Work instruction 1 ▸ From the entries below, take the lines starting at the one containing "Kerja Sama Pemanfaatan" and ending at the one containing "Pembangunan Daerah", and lay them out as a JSON list of strings, one string per line, with blank lines left out.

Supplied passage ▸
[Start of section]

Back in Colorado, my friend’s Honda Civic takes the turn too quickly into his girlfriend’s cul-de-sac, spins out on ice, and we get to watch the world tilt—blithe ferris-wheelers—as the car grinds to a halt on its own weight.

His is a PhD in O Chem, but he wishes more that he had a jeep, a real man-jeep, stripped of all its extras, so he could go around winching people out of the snow drifts, then send them on their way. Do the world some real—a more concrete—good.

Closer to the city center, snowplows are more thorough sowing gravel. It, too, is mined from someplace, processed, strewn from open hoppers for safety and tread.

You don’t know it, because they are filled up with water and made into lakes, but the fenced-off swatches of blue calm out by Butterfly Woods were good grounds for such gravel. Seven degrees out, I walk the five miles to Martin Marietta Materials, which digs these aggregates out of pits. Under cover of ice and snow, the fake lakes have become vast and unexplored clearings. Big voids barred by chain link.

What filled them now bedrocks the asphalt draped over it like a hot broadcloth. Humming—every now and then a knock below the chassis, indicating a seam or a suture—as people get where they’re going, even just going being plenty.

[End of section]

Entries provided ▸
[Start of section]

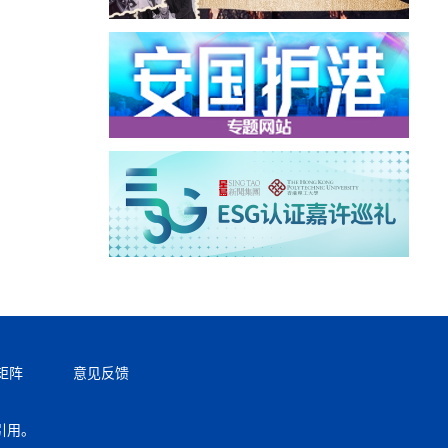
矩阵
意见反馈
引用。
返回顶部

[End of section]
[Start of section]

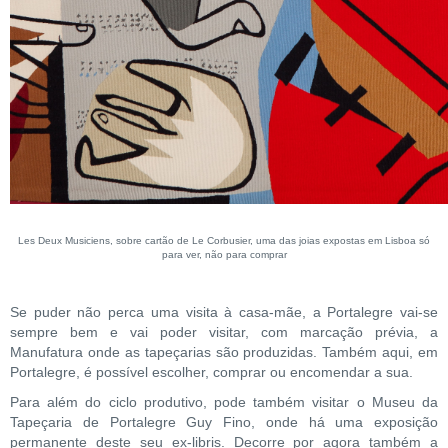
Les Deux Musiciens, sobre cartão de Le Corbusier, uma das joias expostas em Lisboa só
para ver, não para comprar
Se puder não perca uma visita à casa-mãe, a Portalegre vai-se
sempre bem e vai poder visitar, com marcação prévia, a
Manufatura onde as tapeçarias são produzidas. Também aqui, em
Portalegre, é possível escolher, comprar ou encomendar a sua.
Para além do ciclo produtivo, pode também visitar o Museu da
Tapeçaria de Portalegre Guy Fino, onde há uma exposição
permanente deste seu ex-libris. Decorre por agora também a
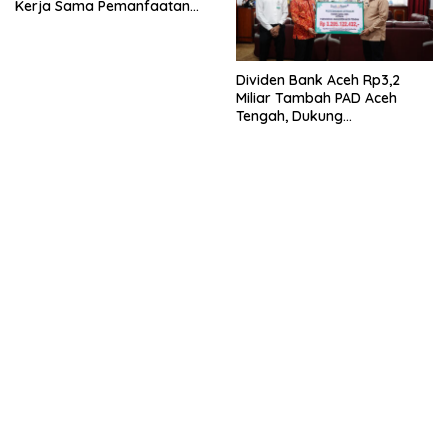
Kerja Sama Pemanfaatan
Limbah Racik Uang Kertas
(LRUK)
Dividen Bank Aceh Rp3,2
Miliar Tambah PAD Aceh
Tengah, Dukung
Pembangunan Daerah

[End of section]
[Start of section]

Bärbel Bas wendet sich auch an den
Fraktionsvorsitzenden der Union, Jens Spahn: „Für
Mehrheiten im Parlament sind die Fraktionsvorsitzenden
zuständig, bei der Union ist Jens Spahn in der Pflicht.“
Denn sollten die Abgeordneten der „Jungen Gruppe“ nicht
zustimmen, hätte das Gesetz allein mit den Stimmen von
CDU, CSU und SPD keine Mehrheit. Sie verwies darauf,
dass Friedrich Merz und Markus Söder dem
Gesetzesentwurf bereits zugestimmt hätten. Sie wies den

[End of section]

Work instruction 2 ▸ Repeat the part of the passage about snow and gravel starting at "Closer to the" and ending at "safety and tread.", word for word.

Answer box 1 ▸
[
  "Kerja Sama Pemanfaatan",
  "Limbah Racik Uang Kertas",
  "(LRUK)",
  "Dividen Bank Aceh Rp3,2",
  "Miliar Tambah PAD Aceh",
  "Tengah, Dukung",
  "Pembangunan Daerah"
]

Answer box 2 ▸
Closer to the city center, snowplows are more thorough sowing gravel. It, too, is mined from someplace, processed, strewn from open hoppers for safety and tread.